Dr. Mauser, director of the large Heldburghausen Asylum in Germany, in 1906 wrote, "I am astonished to find such an excellent asylum in this country: the houses are well built with free admission of light and fresh air, clean, comfortable, and substantial, and what pleases me above all is the absence of the undesirable walls, which even till now surround some of our asylums in Europe. The 'bed treatment' of the maniacal and excited patients is much better than the strong 'jackets.'"

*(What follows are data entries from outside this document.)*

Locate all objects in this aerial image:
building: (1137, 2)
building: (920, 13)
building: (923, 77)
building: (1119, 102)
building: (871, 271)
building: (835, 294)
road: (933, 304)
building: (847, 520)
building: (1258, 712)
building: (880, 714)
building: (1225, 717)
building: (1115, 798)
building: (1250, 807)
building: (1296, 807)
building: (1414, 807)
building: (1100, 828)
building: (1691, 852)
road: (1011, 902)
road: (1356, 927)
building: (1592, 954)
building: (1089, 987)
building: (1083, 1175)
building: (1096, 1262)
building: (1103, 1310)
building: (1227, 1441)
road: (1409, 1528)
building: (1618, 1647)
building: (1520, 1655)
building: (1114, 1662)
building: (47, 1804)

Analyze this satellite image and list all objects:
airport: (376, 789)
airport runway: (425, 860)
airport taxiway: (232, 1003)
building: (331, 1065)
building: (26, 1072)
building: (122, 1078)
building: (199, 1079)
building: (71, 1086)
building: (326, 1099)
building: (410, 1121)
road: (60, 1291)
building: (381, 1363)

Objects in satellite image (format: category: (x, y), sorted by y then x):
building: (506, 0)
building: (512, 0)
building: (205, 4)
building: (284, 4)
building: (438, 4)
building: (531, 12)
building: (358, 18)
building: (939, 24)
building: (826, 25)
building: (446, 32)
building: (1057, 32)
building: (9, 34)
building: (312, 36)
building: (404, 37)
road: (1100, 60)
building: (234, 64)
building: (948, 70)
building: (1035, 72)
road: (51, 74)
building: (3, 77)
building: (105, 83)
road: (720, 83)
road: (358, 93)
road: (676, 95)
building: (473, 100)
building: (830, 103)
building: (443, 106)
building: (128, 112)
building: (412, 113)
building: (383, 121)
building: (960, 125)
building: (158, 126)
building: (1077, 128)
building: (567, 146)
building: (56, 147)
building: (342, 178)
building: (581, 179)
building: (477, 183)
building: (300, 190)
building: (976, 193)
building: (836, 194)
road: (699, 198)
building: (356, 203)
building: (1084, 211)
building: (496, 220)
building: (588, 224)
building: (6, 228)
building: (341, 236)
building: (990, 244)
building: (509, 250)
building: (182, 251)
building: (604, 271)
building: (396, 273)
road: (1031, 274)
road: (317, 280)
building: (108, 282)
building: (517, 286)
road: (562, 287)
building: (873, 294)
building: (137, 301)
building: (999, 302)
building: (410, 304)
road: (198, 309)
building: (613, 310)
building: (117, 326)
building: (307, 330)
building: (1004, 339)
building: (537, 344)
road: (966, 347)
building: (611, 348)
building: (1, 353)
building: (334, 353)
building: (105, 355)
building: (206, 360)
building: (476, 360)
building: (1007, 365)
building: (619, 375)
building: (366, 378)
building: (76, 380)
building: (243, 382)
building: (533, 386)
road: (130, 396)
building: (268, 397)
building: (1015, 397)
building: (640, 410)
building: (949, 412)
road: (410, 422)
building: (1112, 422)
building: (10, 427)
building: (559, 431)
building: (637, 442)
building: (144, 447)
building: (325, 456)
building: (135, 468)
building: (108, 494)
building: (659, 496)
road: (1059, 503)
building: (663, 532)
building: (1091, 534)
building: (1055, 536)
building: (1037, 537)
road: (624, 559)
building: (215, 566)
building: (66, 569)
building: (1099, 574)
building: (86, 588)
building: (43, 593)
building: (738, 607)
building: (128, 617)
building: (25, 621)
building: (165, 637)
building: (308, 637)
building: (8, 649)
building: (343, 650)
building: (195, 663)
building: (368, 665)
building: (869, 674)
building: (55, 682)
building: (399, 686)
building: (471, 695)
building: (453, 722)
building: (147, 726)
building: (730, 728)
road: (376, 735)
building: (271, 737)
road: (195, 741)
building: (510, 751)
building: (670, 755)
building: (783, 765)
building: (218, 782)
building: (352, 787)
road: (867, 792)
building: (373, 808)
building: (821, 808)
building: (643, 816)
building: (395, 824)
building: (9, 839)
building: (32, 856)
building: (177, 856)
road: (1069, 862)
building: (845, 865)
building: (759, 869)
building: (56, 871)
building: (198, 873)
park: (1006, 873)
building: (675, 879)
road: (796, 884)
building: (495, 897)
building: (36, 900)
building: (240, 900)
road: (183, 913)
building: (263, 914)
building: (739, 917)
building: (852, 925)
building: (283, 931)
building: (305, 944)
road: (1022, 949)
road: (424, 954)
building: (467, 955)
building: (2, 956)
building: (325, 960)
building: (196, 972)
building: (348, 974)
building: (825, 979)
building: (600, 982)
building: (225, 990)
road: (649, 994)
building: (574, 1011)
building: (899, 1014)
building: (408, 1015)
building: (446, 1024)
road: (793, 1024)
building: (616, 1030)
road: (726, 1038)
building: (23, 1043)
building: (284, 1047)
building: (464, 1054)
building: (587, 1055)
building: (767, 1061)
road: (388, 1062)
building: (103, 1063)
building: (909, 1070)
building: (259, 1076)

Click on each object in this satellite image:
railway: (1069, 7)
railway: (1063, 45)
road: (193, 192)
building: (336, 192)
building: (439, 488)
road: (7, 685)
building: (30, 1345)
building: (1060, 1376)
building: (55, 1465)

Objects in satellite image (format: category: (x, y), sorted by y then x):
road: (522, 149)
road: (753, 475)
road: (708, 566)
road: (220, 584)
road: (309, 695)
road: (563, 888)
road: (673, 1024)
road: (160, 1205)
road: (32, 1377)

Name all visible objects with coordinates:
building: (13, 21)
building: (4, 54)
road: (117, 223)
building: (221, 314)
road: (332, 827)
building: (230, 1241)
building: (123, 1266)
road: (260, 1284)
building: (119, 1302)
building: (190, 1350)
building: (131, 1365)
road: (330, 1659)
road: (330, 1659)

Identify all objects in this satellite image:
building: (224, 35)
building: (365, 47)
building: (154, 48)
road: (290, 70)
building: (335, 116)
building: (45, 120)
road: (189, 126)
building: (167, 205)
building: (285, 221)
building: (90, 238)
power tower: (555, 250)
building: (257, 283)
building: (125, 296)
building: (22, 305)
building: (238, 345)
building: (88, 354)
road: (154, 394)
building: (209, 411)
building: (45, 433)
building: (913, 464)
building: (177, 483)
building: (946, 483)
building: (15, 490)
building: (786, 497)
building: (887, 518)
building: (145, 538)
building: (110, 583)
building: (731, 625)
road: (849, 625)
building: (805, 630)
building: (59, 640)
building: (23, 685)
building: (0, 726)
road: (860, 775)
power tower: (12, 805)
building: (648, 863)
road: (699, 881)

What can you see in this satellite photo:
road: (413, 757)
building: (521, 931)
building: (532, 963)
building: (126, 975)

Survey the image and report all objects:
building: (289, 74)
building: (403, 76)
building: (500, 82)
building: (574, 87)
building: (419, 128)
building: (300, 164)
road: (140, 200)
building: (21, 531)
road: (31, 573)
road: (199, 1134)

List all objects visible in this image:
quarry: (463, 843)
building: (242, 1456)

"The hospital now stands," as Mr. Waldmeier says in the report, March, 1907, "as a beautiful object-lesson before us, in which a loving, Christian, humane treatment of the patients, combined with modern alienistic science, can be observed. Iron chains have to give way to freedom, atrocities and cruelties to Christian love and kindness, exorcism to sound reason, filthy and dangerous to clean and airy rooms, and ignorance to the light of the Gospel and civilization."
This work, though not under a missionary board, is a child of missions, and under the management of Christian men. I regard the time and strength I have given to it as secretary for ten years, as work done for Christ and His suffering ones, and in this respect it is Christian missionary work.